Ein starker Vorwurf sowohl gegenüber Drosten als auch den Karlsruher Richtern, die mit der ihnen zugedachten Rolle als Kontrollinstanz des Regierungshandelns in der Corona-Pandemie offenbar überfordert waren. Doch das Medienecho blieb aus. Natürlich kann das am Krieg in der Ukraine liegen, der andere Themen gerade in den Hintergrund drängt. Aber es hat wohl auch damit zu tun, dass in den Redaktionen, vor allem den öffentlich-rechtlichen, die Angst umgeht, das selbst geschaffene Denkmal des Berliner Corona-Papstes könnte beschädigt werden.

Lauterbach sieht seine Felle davonschwimmen

Eine Furcht, die offenbar auch der Gesundheitsminister teilt. Denn Lauterbach, der stets ein Verfechter möglichst strenger Lockdown-Maßnahmen war, sieht seine Felle davonschwimmen. Er versuchte, eine Expertenkommission auszubremsen, die den gesetzlichen Auftrag hat, die deutsche Pandemie-Politik kritisch zu beleuchten. Eigentlich soll diese Kommission ihren Bericht Ende Juni vorlegen. Doch Lauterbach wollte auf Zeit spielen und behauptete, das sei nicht möglich, weil wesentliche Daten fehlten. Intern gab es darüber wohl Streit, der durch Berichte der Welt an die Öffentlichkeit drang. Und das wiederum brachte das Kommissionsmitglied Christian Drosten so auf die Palme, dass er die Kommission jetzt verlassen hat.
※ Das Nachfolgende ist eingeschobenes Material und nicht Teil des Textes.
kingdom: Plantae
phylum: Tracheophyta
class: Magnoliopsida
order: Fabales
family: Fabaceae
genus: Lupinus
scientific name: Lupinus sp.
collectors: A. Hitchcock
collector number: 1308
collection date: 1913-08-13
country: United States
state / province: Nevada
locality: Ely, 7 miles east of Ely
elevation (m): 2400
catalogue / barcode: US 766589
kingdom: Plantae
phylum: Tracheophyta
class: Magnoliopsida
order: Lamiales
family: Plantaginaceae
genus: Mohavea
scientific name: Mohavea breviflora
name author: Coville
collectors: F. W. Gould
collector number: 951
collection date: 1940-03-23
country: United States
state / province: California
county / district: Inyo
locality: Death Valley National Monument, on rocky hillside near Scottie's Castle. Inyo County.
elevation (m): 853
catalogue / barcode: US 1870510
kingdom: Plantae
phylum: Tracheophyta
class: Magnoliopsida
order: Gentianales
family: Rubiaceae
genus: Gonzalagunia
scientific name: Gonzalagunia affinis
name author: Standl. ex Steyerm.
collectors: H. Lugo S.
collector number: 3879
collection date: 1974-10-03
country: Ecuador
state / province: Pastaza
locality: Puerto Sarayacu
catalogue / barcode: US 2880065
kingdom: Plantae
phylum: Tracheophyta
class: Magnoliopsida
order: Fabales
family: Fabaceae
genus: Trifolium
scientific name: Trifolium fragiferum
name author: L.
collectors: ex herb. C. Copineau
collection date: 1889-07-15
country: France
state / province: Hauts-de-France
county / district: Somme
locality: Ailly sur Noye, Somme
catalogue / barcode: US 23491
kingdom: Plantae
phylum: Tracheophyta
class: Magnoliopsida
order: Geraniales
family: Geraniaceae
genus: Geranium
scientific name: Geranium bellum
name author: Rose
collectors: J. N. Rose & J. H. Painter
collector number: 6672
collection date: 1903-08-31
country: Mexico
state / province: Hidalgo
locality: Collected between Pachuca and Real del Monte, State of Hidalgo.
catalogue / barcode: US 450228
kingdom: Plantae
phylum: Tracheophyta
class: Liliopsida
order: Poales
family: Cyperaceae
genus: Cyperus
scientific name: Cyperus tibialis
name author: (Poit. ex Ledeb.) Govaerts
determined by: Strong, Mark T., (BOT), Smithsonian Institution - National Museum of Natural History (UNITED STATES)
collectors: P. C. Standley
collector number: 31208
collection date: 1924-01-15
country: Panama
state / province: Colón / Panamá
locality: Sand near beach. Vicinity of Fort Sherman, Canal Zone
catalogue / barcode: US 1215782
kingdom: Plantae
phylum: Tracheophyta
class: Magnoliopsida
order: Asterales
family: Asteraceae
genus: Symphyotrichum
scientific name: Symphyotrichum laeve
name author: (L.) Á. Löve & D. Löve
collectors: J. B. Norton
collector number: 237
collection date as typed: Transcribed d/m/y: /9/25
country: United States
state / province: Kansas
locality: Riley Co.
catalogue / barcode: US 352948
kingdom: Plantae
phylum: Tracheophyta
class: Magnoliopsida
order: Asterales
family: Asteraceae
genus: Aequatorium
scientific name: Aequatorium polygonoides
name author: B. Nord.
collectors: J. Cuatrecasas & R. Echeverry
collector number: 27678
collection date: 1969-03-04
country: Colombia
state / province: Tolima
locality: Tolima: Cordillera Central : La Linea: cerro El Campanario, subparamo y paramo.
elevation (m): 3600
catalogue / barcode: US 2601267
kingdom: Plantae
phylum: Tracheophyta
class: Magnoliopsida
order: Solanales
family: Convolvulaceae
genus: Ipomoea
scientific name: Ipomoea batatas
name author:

Drostens Rückzug gab Lauterbach am Donnerstag per Twitter-Meldung bekannt und fügte hinzu: „Das ist ein schwerer Verlust, weil niemand könnte es besser.“

Natürlich nicht. Wer könnte schon besser die Sinnhaftigkeit von Pandemiebekämpfungs-Maßnahmen beurteilen, an deren Entstehen er selbst als Berater beteiligt war? Diese Frage hat übrigens, parallel zu den Querelen innerhalb der Kommission, der FDP-Politiker Wolfgang Kubicki gestellt. Und zwar an den wissenschaftlichen Dienst des Bundestags, von dem er sich eine juristische Antwort darauf erhofft. Kubicki will wissen, ob Drosten überhaupt Mitglied dieser Kommission hätte sein dürfen, die laut Gesetzestext aus „unabhängigen Sachverständigen“ bestehen soll.

Der jüngste Eklat zeigt, wie dringend notwendig es ist, dass Deutschlands Corona-Politik umfassend durchleuchtet wird. Dazu zählt auch das Zusammenwirken von wissenschaftlichen Beratern und der Regierung.